Nessas condições de corte. De ter e manter, a situação se agrava quando o orçamento tem de ser desviado para os imprevistos, tais como: manutenção da televisão, do computador, do carro, do telefone, do microondas, da geladeira, do fogão, do aparelho de som, da impressora, etc., aqui reside os maiores obstáculos. A sociedade de consumo criou de forma tão sutil mecanismos de dependência que nos impossibilita de abrir-mos mão de um ou de outro, e quando precisamos de um conserto qualquer, dos objetos citados, quase sempre ouvimos a resposta: “Não compensa ser arrumado. É mais aconselhável comprar um produto novo”. Com exceção do carro, apesar de velho, ainda não fui surpreendido com esta resposta. Deparamos-nos então com o dilema: ou compramos um novo ou ficamos com o velho sem arrumar, portanto sem uso. Se arrumarmos o velho o valor será quase ao novo, o que seria mais apropriado, pois se compramos um novo teremos o salário ainda mais comprometido. Impossível diante da situação apresentada, conclusão: não podemos arrumar o que já temos e nem comprar um novo produto, apesar de todos os cortes efetuados e despesas contidas.
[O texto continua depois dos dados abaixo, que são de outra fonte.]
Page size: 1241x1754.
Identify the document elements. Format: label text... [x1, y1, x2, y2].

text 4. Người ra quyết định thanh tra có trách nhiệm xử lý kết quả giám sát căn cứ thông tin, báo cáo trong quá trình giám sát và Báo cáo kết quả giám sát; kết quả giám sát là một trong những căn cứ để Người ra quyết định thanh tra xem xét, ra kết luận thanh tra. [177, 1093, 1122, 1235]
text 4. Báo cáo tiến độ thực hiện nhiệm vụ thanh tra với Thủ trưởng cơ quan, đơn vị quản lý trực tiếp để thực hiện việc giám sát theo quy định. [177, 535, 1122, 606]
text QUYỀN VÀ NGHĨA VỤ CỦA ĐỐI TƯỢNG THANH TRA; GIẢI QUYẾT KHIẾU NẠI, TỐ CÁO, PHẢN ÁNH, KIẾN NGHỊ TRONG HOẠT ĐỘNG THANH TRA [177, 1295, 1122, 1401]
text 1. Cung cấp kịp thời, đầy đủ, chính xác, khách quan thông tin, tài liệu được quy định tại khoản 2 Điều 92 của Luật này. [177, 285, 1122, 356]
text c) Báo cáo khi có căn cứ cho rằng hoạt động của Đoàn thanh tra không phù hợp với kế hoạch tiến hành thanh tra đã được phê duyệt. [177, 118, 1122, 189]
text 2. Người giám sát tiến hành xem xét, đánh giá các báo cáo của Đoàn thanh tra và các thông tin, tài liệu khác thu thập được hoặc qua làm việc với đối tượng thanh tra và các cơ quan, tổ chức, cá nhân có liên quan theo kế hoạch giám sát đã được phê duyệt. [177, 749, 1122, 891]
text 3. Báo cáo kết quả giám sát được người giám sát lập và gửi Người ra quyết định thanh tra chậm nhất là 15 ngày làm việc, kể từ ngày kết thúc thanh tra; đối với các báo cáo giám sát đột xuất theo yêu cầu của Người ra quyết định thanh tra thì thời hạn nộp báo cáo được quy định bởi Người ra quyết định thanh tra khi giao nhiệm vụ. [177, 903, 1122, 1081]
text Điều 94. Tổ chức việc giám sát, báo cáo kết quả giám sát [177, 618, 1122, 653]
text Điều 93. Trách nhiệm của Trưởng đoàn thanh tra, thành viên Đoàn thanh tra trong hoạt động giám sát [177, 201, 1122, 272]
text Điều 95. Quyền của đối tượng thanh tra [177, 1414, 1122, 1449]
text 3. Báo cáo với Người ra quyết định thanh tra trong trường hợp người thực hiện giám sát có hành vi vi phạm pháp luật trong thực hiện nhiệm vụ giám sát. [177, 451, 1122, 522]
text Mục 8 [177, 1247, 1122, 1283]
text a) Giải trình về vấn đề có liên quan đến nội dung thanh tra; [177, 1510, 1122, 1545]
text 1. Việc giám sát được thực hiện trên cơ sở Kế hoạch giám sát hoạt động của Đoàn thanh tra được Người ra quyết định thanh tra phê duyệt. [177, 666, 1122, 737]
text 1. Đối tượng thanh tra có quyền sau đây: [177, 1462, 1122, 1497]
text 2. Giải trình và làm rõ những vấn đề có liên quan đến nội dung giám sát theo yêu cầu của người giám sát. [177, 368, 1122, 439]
Não bastassem os imprevistos, temos as despesas impostas, com que nos deparamos diariamente, e as que nos chegam a nossa residência, sem ser de nossa livre vontade, cito alguns velhos conhecidos: O IPVA, o IPTU, o carnê de asfalto, com 48 mensalidades para pagar, o imposto de renda que temos de declarar, as tarifas de energia, de água e telefone que sobem. A brincadeira com os números nos supermercados que oscilam de acordo com a concorrência sem ter coerência. Em nenhum desses itens temos domínio, ficamos perplexos, mas, atados, restando nos pagar. Não sei como? Mas, teremos que pagar. Talvez agora retirando da alimentação.
O homem constrói uma sociedade de descartáveis onde quase nada se arruma, compra-se novo. Cobra-se impostos para tudo, em nome de uma democracia, qualidade de vida, segurança. Mas, não consegue dar ao homem o mínimo suficiente para que ele seja digno de usufruir de tais benefícios, contradição de princípios e egoísmos individualistas, onde uma pequena camada se regozija de tantos privilégios e outras com salários apenas simbólicos não conseguem arrumar a própria televisão.